__Entries shown__:
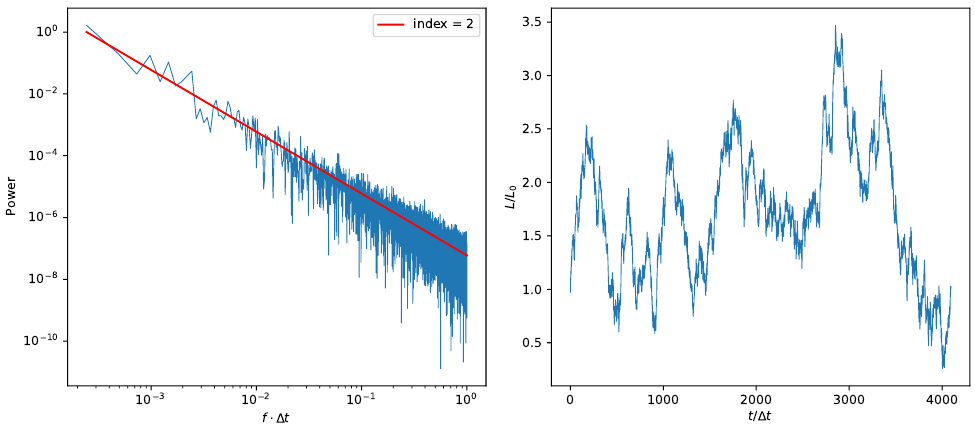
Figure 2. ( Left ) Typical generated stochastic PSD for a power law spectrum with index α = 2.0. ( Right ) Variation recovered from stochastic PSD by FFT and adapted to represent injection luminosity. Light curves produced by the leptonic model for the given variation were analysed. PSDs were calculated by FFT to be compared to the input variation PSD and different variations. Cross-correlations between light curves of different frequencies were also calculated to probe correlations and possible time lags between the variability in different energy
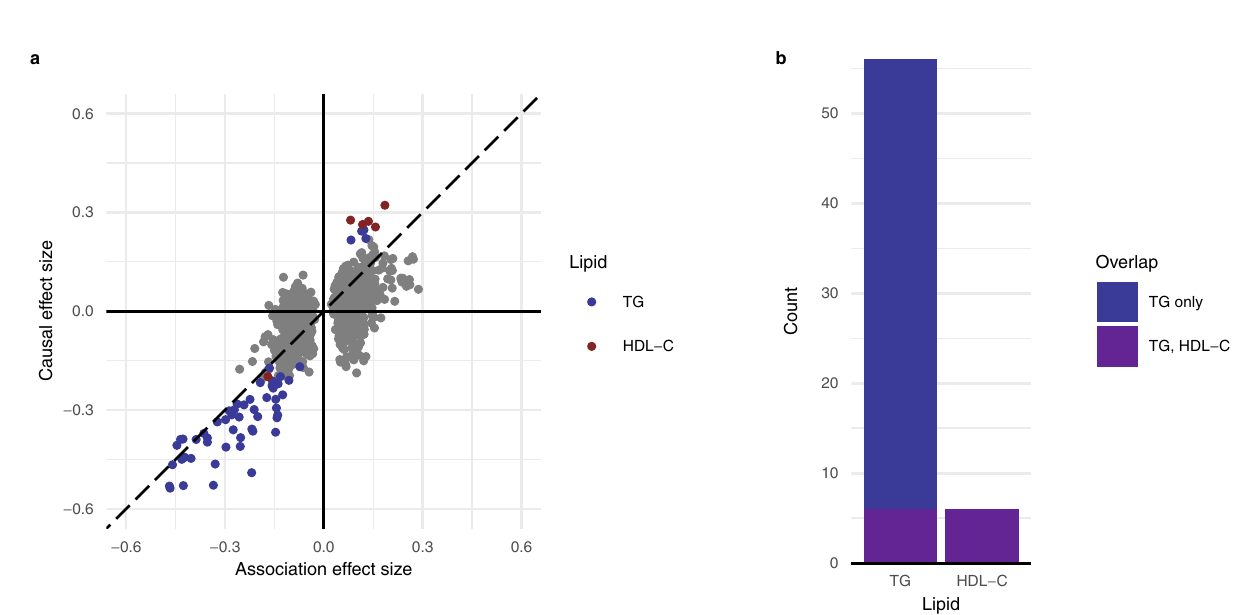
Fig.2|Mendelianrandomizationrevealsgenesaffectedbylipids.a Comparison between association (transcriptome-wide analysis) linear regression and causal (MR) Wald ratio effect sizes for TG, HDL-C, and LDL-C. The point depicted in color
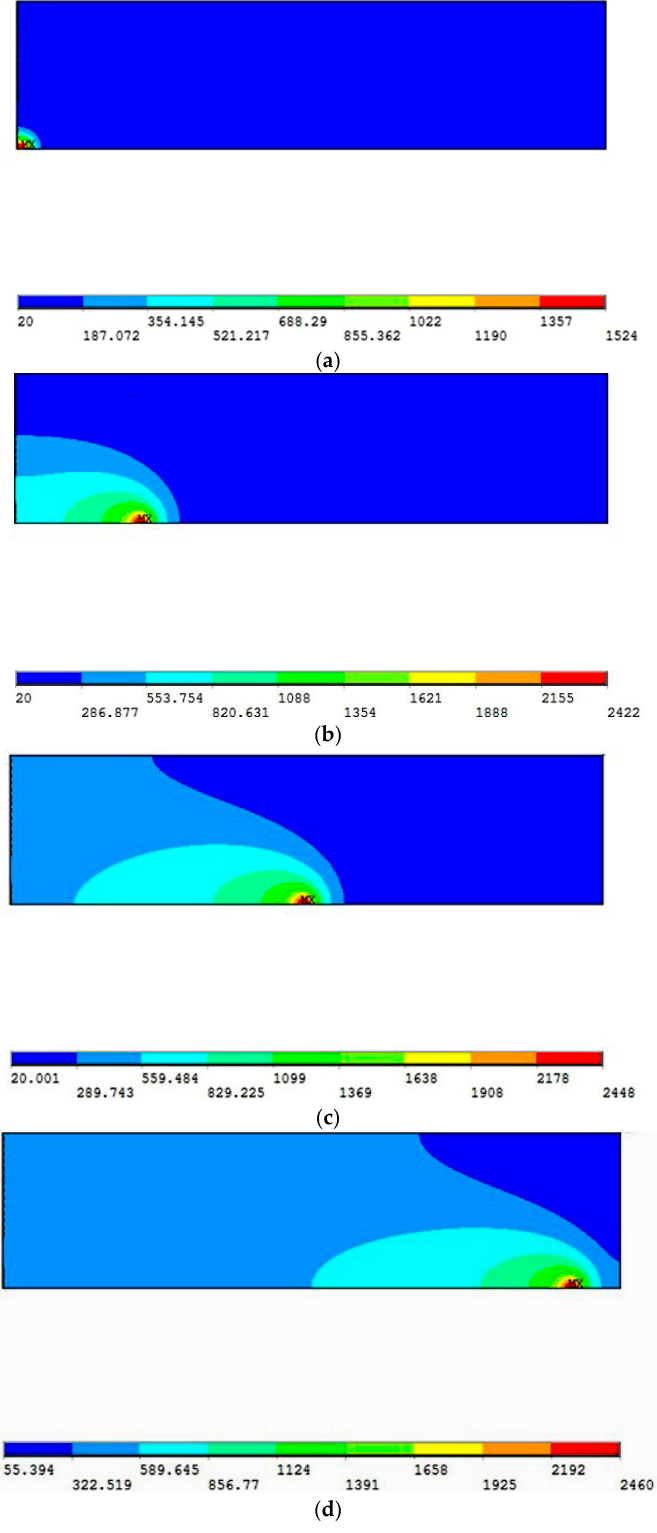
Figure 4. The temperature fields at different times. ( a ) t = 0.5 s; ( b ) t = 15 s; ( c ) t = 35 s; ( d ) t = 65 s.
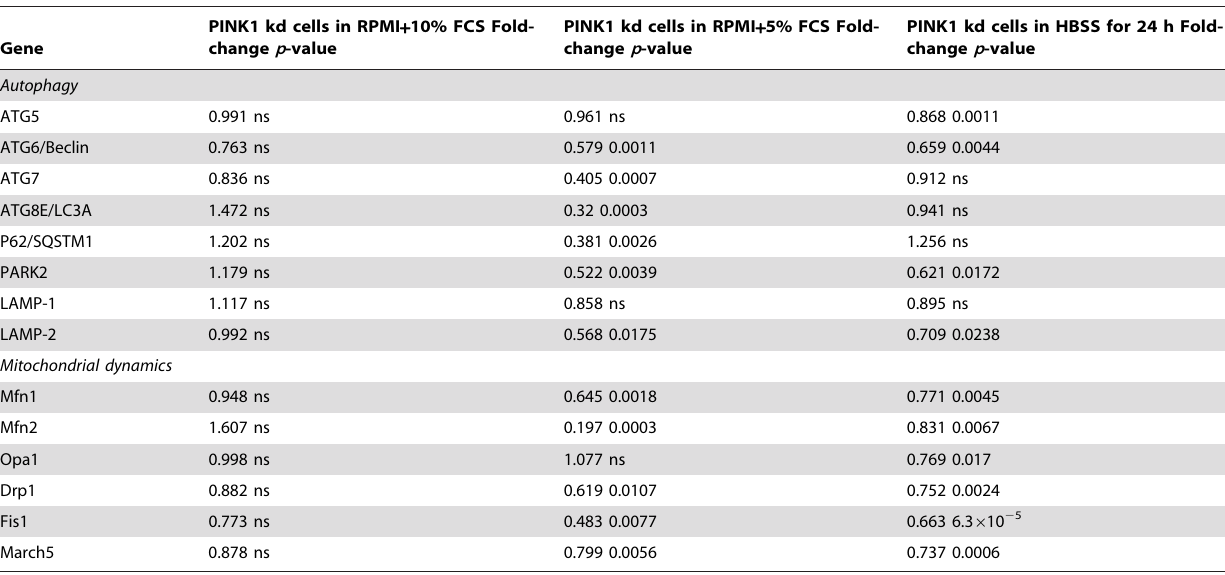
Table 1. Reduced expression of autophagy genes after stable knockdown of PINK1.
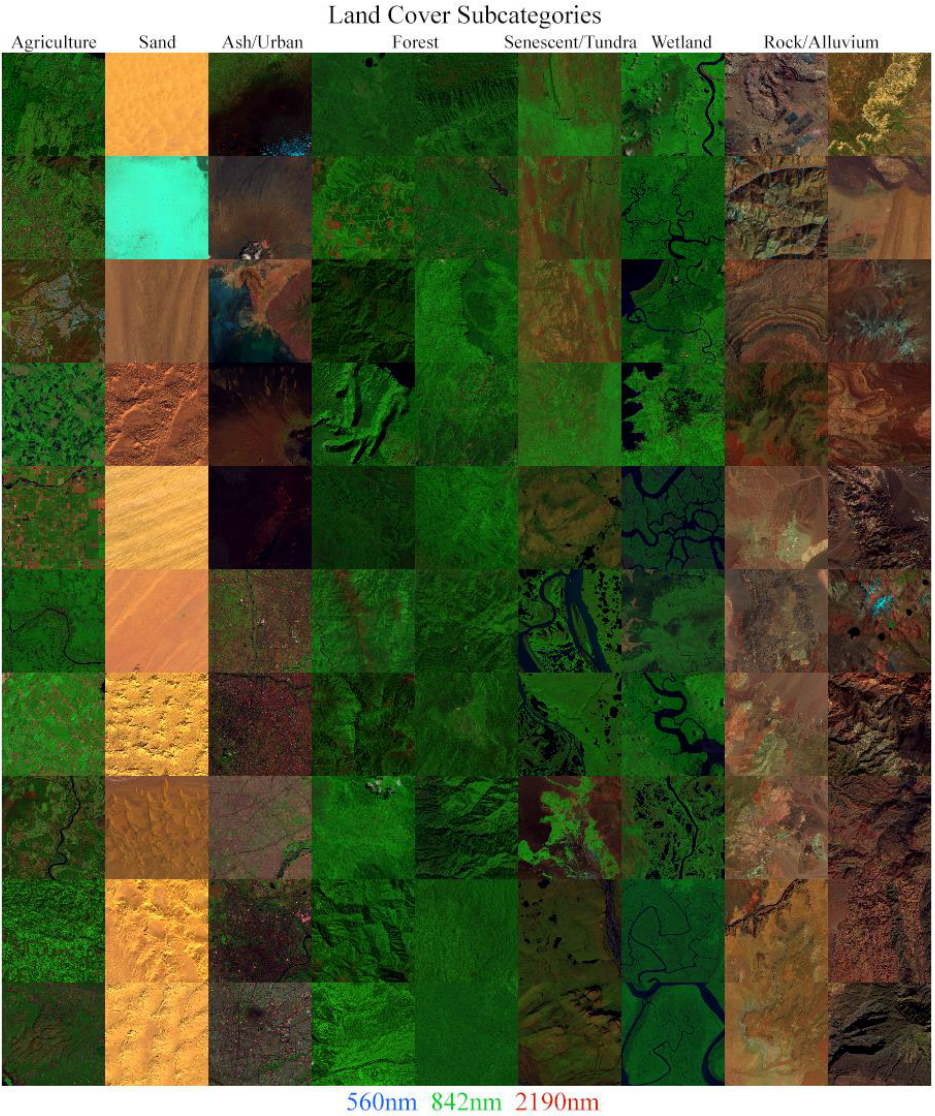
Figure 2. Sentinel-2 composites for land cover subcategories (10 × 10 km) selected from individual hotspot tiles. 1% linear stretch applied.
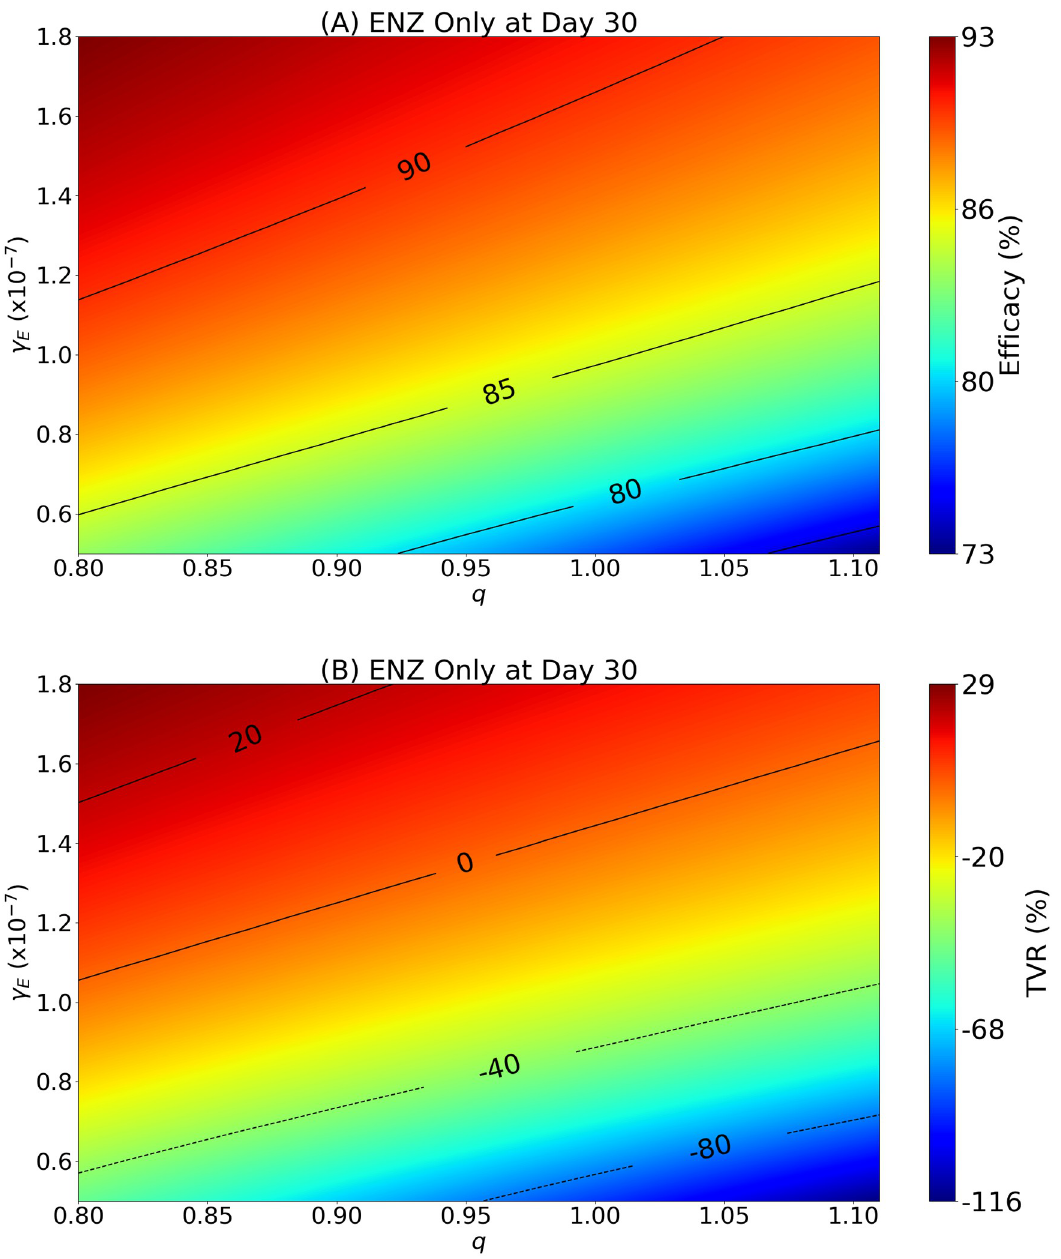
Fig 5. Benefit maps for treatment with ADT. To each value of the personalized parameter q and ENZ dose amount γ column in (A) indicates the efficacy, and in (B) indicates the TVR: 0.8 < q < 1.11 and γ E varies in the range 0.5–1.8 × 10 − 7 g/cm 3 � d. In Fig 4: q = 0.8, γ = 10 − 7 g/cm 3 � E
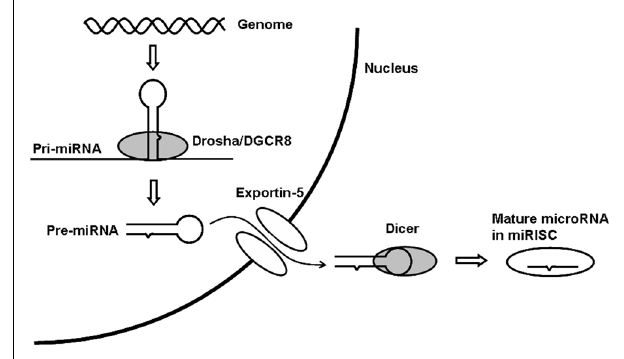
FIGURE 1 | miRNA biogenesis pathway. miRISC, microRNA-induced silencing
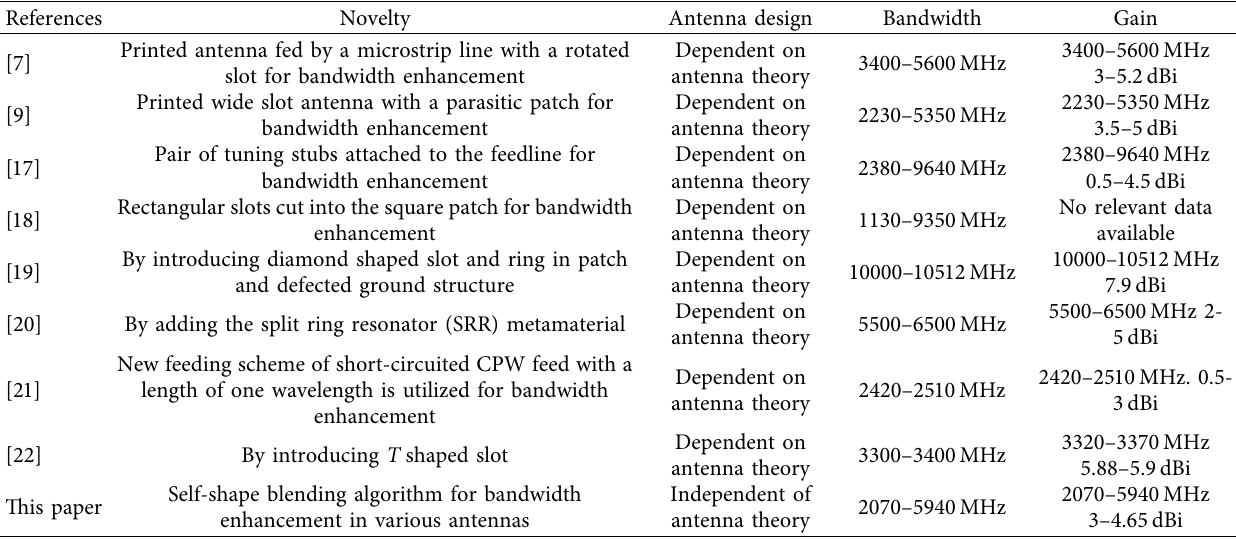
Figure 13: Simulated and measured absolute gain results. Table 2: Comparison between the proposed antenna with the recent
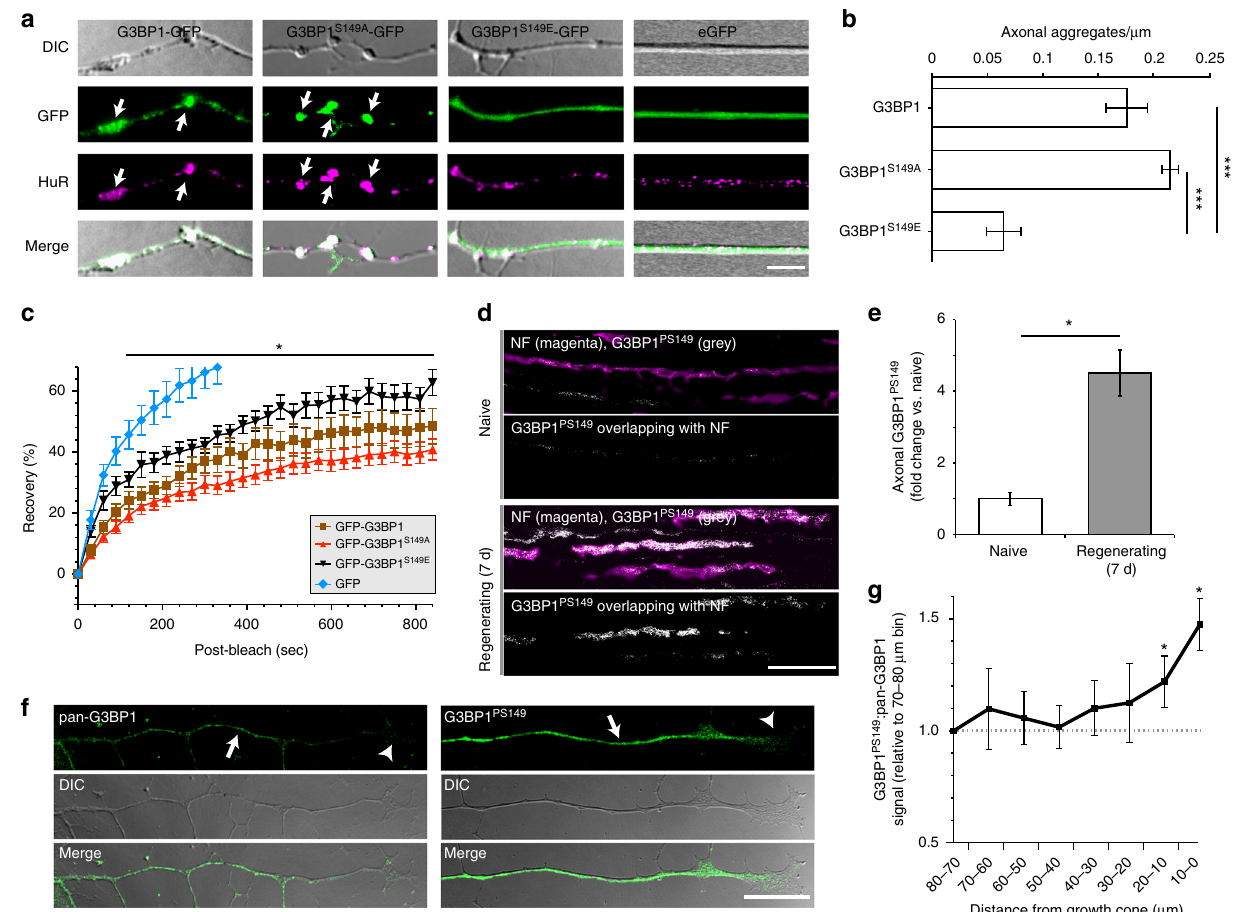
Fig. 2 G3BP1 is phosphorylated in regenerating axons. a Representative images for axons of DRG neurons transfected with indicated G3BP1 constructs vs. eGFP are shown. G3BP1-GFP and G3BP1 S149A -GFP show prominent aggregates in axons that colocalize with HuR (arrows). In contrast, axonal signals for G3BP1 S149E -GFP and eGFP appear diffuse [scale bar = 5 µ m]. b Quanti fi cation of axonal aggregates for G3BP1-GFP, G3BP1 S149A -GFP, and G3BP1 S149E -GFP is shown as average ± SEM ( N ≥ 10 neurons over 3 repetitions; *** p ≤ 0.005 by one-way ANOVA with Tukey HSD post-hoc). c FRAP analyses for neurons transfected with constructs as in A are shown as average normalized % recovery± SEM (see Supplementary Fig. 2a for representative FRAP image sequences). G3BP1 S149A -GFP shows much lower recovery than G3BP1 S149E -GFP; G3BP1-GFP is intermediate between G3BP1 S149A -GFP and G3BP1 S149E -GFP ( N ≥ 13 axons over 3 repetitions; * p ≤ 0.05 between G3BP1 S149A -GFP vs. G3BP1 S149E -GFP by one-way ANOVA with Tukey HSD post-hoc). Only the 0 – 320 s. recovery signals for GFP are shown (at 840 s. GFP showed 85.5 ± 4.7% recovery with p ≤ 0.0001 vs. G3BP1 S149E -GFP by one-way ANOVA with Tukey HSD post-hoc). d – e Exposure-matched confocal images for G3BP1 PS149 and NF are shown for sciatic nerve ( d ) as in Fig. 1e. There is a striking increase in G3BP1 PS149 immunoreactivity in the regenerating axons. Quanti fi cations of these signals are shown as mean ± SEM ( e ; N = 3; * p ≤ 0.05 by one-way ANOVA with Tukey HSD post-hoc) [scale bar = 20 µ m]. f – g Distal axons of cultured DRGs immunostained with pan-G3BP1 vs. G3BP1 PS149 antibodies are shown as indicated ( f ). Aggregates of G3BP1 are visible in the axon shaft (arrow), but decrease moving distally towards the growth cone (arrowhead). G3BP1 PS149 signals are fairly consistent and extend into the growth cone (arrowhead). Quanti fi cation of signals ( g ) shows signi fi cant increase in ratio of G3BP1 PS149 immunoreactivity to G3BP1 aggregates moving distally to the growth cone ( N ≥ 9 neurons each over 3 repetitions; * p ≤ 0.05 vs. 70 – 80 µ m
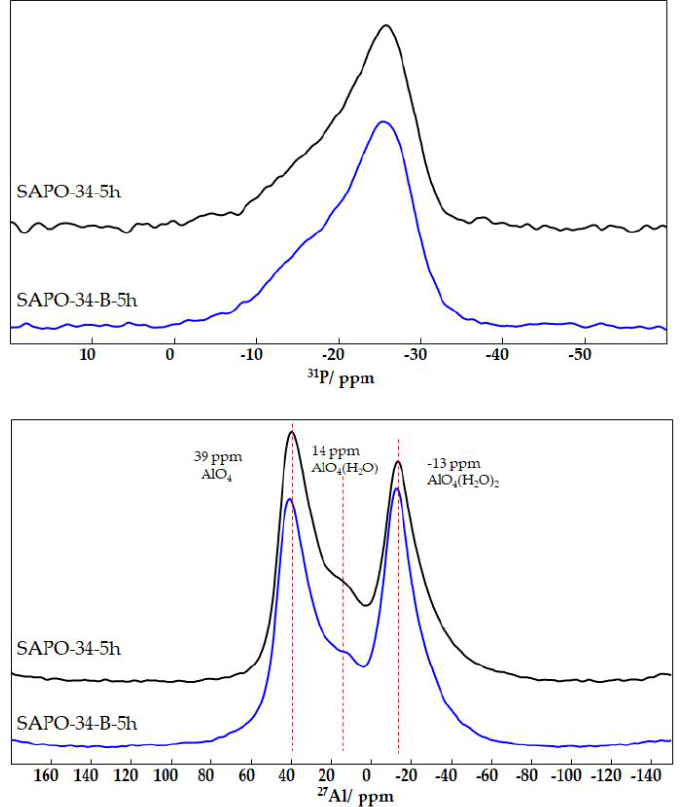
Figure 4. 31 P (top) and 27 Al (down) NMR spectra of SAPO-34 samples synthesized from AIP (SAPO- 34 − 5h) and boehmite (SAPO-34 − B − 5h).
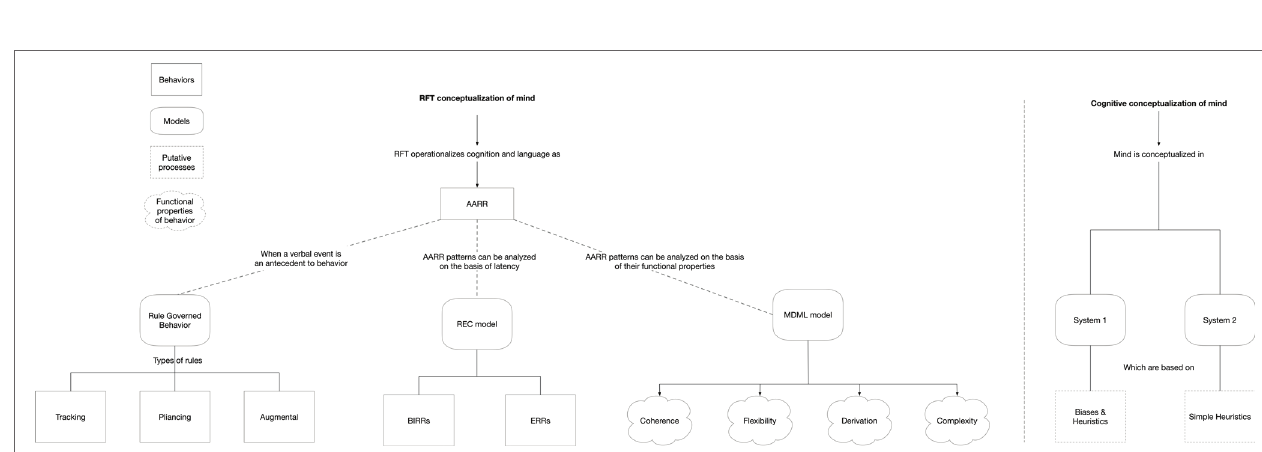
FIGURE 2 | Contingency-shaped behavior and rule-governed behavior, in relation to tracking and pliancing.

__Aim of the task__:
Print the line above containing "depicted in color", the line containing "FIGURE 1 | miRNA", and everything between them, exactly as written. Pictures stay out.

__Task answer__:
Fig.2|Mendelianrandomizationrevealsgenesaffectedbylipids.a Comparison between association (transcriptome-wide analysis) linear regression and causal (MR) Wald ratio effect sizes for TG, HDL-C, and LDL-C. The point depicted in color
Figure 4. The temperature fields at different times. ( a ) t = 0.5 s; ( b ) t = 15 s; ( c ) t = 35 s; ( d ) t = 65 s.
Table 1. Reduced expression of autophagy genes after stable knockdown of PINK1.
Figure 2. Sentinel-2 composites for land cover subcategories (10 × 10 km) selected from individual hotspot tiles. 1% linear stretch applied.
Fig 5. Benefit maps for treatment with ADT. To each value of the personalized parameter q and ENZ dose amount γ column in (A) indicates the efficacy, and in (B) indicates the TVR: 0.8 < q < 1.11 and γ E varies in the range 0.5–1.8 × 10 − 7 g/cm 3 � d. In Fig 4: q = 0.8, γ = 10 − 7 g/cm 3 � E
FIGURE 1 | miRNA biogenesis pathway. miRISC, microRNA-induced silencing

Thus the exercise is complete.